→ **Yapılacaklar**:
#1 Aşağıdaki FETÖ davası haberine göre şu ifadeler doğru mu: (a) Davada 179'u tutuklu 486 sanık yargılanmaktadır. (b) Duruşma Konya Adliyesi'nde görülmüştür. (c) Hasan Y. hakkındaki suçlamaları kabul etmiştir. Her birine evet ya da hayır deyip haberden belirleyici sözleri aynen alıntıla.
#2 FETÖ davası haberinin "Konya'da, Fetullahçı Terör" ile başlayıp "davaya devam edildi." ile biten kısmını, "tutuklu" yerine "tutuksuz" koyarak yeniden yaz.

→ **Alıntılanan metin**:
Gündem

Mahkeme başkanından FETÖ sanığına 'yemin' çıkışı

FETÖ'den yargılanan 486 sanığın davasında, mahkeme başkanı, üzerine kayıtlı 13 telefon hattı bulunan sanığın, 'Hiç ByLock kullanmadım, yemin edebilirim' sözü üzerine 'Yeminle yürümüyor bu işler' diye çıkıştı.

Mahkeme başkanından FETÖ sanığına 'yemin' çıkışı
05-12-2017 23:37

KONYA

Konya'da, Fetullahçı Terör Örgütü/Paralel Devlet Yapılanması'na (FETÖ/PDY) yönelik soruşturma kapsamında haklarında dava açılan 179'u tutuklu 486 sanığın yargılandığı davaya devam edildi.

Konya 9. Ağır Ceza Mahkemesince Büyükşehir Belediyesi tarafından özel hazırlanan merkez Meram ilçesindeki Fatih Sultan Mehmet Spor Salonu'nda görülen "çatı" davası duruşmasına sanıklar, yakınları ile avukatları katıldı.

Tutuksuz sanıkların savunmalarının alındığı duruşmada, sanıklardan Hasan Y. hakkındaki suçlamaları kabul etmedi.

→ **Veri kesiti**:
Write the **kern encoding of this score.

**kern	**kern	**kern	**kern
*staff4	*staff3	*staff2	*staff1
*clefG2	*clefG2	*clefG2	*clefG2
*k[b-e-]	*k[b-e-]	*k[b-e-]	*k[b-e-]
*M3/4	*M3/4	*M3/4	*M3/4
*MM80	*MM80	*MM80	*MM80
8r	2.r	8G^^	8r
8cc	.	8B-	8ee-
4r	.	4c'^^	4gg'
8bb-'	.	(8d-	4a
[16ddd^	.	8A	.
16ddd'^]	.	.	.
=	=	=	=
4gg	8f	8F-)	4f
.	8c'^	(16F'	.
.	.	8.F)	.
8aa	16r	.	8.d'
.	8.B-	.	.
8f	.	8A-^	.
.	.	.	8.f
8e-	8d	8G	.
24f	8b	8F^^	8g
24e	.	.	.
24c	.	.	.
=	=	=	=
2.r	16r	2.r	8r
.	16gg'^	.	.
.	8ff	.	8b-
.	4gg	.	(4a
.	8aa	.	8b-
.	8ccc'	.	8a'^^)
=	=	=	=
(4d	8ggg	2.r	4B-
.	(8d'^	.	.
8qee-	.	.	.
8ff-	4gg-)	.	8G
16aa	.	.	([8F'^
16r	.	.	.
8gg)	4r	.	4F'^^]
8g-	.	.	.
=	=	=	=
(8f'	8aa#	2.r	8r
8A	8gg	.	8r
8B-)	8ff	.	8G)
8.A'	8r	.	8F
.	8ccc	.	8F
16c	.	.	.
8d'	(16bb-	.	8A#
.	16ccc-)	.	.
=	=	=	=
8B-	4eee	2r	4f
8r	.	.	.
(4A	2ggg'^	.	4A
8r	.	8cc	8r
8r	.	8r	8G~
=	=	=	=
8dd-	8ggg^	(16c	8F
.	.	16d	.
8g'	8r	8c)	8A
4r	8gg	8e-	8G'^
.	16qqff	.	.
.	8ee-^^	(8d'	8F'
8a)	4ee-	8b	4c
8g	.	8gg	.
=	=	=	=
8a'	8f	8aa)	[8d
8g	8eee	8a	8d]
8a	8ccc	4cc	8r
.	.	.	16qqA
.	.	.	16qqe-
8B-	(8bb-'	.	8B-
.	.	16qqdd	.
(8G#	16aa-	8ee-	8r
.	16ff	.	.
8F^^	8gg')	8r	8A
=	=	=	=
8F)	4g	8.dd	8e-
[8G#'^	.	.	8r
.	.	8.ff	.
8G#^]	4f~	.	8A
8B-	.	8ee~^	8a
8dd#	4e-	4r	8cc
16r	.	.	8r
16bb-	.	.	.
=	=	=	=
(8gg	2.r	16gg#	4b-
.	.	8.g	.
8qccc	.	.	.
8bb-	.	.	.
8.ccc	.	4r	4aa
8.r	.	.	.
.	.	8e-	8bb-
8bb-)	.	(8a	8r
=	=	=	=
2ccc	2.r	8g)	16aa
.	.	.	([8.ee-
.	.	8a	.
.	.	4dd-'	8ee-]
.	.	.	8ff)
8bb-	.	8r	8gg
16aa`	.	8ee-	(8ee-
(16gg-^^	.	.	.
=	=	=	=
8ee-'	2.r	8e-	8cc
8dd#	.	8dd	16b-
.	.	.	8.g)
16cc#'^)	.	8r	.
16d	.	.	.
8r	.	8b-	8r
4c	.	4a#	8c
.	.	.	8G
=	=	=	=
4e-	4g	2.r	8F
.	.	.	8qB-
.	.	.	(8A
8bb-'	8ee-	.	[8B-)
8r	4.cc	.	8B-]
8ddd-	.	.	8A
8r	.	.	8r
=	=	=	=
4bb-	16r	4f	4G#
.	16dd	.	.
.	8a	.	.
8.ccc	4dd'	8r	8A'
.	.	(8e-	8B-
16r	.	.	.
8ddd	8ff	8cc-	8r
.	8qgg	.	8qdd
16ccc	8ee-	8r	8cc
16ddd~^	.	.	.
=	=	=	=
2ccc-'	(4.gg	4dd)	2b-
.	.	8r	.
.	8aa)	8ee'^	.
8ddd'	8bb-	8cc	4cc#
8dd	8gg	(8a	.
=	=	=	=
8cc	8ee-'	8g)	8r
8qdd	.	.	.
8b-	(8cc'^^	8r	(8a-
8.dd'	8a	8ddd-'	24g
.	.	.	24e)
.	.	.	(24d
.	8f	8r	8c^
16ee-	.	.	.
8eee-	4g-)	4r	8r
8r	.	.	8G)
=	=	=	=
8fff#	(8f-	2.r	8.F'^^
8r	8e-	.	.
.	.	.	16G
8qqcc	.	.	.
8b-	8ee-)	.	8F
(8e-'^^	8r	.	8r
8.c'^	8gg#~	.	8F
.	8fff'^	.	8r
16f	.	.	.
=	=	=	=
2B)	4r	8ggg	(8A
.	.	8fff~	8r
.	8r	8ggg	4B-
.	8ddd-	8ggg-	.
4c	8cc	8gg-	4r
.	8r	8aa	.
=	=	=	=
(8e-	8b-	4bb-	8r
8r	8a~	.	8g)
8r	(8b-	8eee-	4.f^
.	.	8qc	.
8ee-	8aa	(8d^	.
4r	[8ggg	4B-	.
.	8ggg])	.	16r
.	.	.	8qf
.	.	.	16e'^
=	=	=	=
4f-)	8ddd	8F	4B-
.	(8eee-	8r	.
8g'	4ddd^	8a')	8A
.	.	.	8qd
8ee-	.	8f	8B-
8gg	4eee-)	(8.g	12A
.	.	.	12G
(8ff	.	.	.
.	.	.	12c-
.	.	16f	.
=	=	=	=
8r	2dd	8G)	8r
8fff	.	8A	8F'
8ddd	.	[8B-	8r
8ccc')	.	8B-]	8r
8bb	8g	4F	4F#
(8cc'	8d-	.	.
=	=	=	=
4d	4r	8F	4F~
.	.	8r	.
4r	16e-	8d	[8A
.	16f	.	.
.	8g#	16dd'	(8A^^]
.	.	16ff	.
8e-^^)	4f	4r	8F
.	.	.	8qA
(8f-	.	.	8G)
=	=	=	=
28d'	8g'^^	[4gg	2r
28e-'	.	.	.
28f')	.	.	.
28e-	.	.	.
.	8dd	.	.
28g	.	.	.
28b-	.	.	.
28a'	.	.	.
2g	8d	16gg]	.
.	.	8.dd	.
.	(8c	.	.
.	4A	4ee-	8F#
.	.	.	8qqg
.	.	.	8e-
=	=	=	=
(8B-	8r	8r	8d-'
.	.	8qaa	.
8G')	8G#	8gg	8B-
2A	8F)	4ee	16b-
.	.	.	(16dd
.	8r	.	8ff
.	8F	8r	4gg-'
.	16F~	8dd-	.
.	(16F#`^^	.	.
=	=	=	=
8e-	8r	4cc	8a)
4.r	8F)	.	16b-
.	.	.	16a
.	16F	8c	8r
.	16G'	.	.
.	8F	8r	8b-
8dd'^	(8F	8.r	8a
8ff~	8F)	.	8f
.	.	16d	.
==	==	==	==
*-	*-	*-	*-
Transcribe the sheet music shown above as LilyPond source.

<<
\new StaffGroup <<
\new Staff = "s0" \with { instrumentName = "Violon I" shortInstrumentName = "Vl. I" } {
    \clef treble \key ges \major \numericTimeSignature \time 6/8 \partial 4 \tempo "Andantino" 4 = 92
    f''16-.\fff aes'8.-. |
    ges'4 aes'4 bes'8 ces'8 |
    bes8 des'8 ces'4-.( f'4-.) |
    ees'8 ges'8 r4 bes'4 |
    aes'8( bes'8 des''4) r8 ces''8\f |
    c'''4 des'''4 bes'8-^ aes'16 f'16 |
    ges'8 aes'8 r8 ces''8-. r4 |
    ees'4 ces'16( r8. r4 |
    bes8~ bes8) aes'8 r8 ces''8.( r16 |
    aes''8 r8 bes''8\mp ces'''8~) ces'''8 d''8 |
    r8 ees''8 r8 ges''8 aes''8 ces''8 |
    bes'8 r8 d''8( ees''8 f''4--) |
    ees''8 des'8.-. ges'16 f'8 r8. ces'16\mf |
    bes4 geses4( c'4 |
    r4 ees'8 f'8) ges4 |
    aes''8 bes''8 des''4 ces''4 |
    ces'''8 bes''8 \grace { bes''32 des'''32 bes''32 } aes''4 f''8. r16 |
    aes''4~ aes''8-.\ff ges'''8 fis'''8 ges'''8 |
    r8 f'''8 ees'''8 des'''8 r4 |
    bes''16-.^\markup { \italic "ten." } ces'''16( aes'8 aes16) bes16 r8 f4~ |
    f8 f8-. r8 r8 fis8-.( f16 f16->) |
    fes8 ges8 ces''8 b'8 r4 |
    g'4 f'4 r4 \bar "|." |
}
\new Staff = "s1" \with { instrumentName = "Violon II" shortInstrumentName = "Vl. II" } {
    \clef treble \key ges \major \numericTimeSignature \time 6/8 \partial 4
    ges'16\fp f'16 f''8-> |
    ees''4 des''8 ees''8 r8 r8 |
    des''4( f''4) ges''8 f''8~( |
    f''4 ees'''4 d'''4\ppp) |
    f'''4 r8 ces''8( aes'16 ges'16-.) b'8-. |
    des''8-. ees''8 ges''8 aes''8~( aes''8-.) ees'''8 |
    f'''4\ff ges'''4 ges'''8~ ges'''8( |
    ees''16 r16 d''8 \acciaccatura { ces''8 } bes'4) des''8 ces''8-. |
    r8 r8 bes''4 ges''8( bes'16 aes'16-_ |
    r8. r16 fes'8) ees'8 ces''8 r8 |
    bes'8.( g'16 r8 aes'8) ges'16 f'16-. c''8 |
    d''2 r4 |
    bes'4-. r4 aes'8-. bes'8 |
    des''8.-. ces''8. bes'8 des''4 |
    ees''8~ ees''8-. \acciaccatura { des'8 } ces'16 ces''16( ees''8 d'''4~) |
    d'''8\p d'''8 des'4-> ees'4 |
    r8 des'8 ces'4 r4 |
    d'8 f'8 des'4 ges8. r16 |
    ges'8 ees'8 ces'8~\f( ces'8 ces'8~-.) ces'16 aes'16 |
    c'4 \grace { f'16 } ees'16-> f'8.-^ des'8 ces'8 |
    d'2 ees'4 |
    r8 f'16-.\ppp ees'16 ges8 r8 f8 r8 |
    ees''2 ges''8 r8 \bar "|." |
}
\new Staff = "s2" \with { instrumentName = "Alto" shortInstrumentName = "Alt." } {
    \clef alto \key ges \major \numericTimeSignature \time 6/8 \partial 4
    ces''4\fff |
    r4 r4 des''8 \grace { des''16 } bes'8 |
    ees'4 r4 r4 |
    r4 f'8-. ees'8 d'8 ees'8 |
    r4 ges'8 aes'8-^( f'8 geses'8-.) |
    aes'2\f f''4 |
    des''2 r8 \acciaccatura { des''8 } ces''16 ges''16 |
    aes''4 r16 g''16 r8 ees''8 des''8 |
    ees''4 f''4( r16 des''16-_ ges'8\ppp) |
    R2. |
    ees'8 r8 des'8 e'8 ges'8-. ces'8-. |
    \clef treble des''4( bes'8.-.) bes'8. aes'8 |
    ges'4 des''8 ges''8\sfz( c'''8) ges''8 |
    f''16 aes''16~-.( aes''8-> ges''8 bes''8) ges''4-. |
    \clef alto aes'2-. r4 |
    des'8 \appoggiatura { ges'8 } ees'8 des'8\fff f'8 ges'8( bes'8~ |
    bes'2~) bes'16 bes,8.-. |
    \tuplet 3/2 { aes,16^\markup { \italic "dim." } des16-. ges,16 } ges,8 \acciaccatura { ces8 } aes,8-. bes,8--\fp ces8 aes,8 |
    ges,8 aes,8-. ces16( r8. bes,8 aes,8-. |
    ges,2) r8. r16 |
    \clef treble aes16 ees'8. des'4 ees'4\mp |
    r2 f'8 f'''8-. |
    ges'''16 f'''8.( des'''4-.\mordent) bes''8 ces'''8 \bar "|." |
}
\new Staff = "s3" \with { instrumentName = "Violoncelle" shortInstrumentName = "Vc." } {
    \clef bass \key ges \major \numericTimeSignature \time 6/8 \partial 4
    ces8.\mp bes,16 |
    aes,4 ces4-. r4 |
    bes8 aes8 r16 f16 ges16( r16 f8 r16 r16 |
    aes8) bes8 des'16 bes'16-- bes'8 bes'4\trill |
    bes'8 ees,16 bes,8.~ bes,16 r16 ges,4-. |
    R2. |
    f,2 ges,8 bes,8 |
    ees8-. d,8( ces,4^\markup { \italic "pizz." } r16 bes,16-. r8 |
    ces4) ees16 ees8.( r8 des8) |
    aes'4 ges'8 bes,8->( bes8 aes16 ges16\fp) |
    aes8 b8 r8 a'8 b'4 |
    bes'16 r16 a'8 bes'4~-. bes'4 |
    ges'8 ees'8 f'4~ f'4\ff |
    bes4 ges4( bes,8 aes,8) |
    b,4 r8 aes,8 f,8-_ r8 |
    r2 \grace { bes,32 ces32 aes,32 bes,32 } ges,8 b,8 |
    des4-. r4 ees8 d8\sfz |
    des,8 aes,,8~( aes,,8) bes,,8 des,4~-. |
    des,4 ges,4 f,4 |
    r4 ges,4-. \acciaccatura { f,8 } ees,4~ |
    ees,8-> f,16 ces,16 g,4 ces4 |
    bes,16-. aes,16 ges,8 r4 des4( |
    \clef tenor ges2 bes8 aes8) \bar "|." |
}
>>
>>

→ **Yanıtlar**:
#1
(a) Evet: "179'u tutuklu 486 sanığın yargılandığı davaya devam edildi"
(b) Hayır: "Fatih Sultan Mehmet Spor Salonu'nda görülen"
(c) Hayır: "sanıklardan Hasan Y. hakkındaki suçlamaları kabul etmedi"

#2
Konya'da, Fetullahçı Terör Örgütü/Paralel Devlet Yapılanması'na (FETÖ/PDY) yönelik soruşturma kapsamında haklarında dava açılan 179'u tutuksuz 486 sanığın yargılandığı davaya devam edildi.